• Provided data
=====
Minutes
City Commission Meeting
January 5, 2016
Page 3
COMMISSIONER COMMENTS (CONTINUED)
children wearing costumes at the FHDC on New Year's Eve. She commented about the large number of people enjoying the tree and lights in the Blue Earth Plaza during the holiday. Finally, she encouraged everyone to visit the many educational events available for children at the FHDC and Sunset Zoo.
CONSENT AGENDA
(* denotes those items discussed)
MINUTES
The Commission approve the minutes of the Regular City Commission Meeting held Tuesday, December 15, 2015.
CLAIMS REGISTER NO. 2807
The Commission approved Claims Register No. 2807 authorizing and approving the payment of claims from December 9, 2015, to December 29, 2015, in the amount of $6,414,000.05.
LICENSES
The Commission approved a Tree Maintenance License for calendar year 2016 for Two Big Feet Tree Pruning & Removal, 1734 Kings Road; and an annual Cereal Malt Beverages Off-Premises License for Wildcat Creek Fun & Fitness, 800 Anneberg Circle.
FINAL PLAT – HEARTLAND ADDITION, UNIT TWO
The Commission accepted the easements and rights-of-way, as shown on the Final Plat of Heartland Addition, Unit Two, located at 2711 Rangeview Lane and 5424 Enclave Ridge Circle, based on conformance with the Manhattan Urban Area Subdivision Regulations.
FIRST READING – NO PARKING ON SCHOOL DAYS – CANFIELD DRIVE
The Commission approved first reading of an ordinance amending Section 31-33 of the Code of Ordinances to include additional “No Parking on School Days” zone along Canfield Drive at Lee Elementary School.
=====
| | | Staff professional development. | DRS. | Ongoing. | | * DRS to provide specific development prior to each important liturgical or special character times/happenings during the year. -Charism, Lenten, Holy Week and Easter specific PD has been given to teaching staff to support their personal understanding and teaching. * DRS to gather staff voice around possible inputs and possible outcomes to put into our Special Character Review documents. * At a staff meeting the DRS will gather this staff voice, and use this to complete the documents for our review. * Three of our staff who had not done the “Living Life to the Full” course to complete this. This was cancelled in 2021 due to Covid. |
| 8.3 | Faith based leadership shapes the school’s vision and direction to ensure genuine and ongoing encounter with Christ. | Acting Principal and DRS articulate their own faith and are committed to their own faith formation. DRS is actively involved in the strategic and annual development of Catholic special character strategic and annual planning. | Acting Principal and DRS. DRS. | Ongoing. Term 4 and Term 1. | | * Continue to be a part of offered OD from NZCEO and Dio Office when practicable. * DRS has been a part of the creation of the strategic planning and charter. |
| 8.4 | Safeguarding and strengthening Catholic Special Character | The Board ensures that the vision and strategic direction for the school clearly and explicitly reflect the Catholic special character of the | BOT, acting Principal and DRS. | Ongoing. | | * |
=====
• Task description
Restate word for word the lines of the data above, starting at the line containing "children wearing costumes" and ending at the line containing "The Commission approved first", both included, and nothing more.

• Reply
children wearing costumes at the FHDC on New Year's Eve. She commented about the large number of people enjoying the tree and lights in the Blue Earth Plaza during the holiday. Finally, she encouraged everyone to visit the many educational events available for children at the FHDC and Sunset Zoo.
CONSENT AGENDA
(* denotes those items discussed)
MINUTES
The Commission approve the minutes of the Regular City Commission Meeting held Tuesday, December 15, 2015.
CLAIMS REGISTER NO. 2807
The Commission approved Claims Register No. 2807 authorizing and approving the payment of claims from December 9, 2015, to December 29, 2015, in the amount of $6,414,000.05.
LICENSES
The Commission approved a Tree Maintenance License for calendar year 2016 for Two Big Feet Tree Pruning & Removal, 1734 Kings Road; and an annual Cereal Malt Beverages Off-Premises License for Wildcat Creek Fun & Fitness, 800 Anneberg Circle.
FINAL PLAT – HEARTLAND ADDITION, UNIT TWO
The Commission accepted the easements and rights-of-way, as shown on the Final Plat of Heartland Addition, Unit Two, located at 2711 Rangeview Lane and 5424 Enclave Ridge Circle, based on conformance with the Manhattan Urban Area Subdivision Regulations.
FIRST READING – NO PARKING ON SCHOOL DAYS – CANFIELD DRIVE
The Commission approved first reading of an ordinance amending Section 31-33 of the Code of Ordinances to include additional “No Parking on School Days” zone along Canfield Drive at Lee Elementary School.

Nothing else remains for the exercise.